(Extracted page text data)
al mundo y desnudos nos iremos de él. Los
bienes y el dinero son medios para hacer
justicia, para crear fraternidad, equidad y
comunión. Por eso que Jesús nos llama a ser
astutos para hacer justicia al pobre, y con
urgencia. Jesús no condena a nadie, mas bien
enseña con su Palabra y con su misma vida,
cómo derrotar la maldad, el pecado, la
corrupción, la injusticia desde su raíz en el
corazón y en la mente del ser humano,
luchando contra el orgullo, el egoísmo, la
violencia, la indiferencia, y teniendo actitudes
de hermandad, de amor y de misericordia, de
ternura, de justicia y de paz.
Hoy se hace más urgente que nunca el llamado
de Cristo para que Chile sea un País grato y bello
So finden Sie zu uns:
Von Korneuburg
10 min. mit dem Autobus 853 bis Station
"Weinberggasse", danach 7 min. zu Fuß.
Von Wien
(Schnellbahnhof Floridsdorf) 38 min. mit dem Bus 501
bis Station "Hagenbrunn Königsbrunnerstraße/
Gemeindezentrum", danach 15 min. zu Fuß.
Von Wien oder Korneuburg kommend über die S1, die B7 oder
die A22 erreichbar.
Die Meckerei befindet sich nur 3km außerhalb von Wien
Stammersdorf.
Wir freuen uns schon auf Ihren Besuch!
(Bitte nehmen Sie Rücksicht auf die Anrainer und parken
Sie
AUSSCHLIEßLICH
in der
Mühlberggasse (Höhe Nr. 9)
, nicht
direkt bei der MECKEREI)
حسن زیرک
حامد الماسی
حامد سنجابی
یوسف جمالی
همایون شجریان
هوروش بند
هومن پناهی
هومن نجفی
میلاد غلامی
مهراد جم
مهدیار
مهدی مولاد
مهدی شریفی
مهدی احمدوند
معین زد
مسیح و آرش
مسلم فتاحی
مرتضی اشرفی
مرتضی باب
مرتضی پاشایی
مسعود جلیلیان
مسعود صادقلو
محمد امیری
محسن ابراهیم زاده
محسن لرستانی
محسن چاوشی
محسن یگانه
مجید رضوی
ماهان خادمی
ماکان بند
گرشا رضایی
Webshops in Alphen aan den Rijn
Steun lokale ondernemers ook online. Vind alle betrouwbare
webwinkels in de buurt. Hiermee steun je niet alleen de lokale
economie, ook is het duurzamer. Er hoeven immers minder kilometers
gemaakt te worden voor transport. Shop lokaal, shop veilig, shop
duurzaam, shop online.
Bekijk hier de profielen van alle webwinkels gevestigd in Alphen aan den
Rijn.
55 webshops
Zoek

* * *

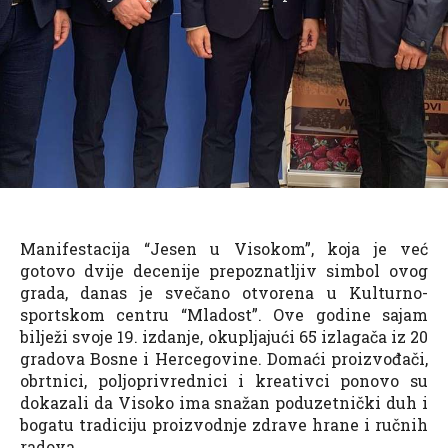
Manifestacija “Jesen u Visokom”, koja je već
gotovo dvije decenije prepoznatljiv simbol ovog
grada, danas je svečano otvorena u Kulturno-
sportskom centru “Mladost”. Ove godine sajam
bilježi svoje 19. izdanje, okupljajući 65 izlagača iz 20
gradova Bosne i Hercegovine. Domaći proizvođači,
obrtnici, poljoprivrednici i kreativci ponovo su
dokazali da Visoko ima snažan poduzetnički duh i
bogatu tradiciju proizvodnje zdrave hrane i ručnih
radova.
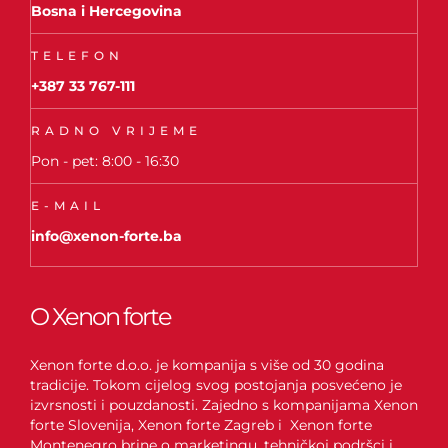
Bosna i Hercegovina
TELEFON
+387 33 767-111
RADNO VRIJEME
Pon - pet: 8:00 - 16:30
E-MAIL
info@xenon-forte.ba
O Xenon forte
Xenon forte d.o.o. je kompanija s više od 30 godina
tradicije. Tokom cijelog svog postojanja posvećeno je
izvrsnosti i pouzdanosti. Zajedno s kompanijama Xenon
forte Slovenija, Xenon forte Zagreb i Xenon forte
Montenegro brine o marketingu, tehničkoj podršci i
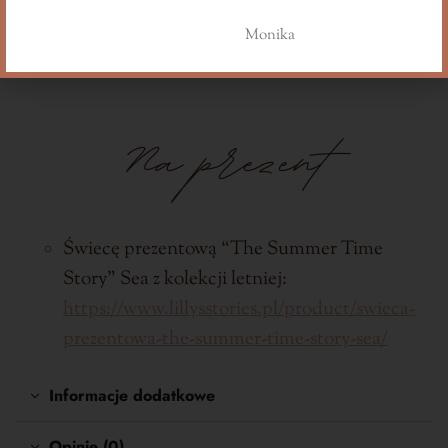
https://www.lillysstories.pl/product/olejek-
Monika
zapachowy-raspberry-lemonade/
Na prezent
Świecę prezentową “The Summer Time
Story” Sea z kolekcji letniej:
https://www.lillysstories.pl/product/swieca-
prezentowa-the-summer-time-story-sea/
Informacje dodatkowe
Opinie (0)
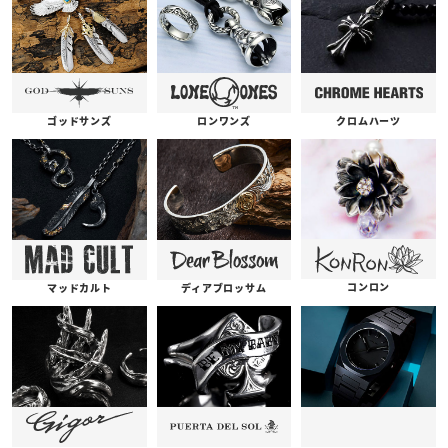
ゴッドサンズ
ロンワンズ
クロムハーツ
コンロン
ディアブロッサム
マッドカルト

• EXERCISE BRIEF:
Beginning with the line above that contains "die A22 erreichbar.", copy each line exactly up to and including the line that contains "webwinkels in de", and go no further.

• SOLUTION TO THIS TASK:
die A22 erreichbar.
Die Meckerei befindet sich nur 3km außerhalb von Wien
Stammersdorf.
Wir freuen uns schon auf Ihren Besuch!
(Bitte nehmen Sie Rücksicht auf die Anrainer und parken
Sie
AUSSCHLIEßLICH
in der
Mühlberggasse (Höhe Nr. 9)
, nicht
direkt bei der MECKEREI)
حسن زیرک
حامد الماسی
حامد سنجابی
یوسف جمالی
همایون شجریان
هوروش بند
هومن پناهی
هومن نجفی
میلاد غلامی
مهراد جم
مهدیار
مهدی مولاد
مهدی شریفی
مهدی احمدوند
معین زد
مسیح و آرش
مسلم فتاحی
مرتضی اشرفی
مرتضی باب
مرتضی پاشایی
مسعود جلیلیان
مسعود صادقلو
محمد امیری
محسن ابراهیم زاده
محسن لرستانی
محسن چاوشی
محسن یگانه
مجید رضوی
ماهان خادمی
ماکان بند
گرشا رضایی
Webshops in Alphen aan den Rijn
Steun lokale ondernemers ook online. Vind alle betrouwbare
webwinkels in de buurt. Hiermee steun je niet alleen de lokale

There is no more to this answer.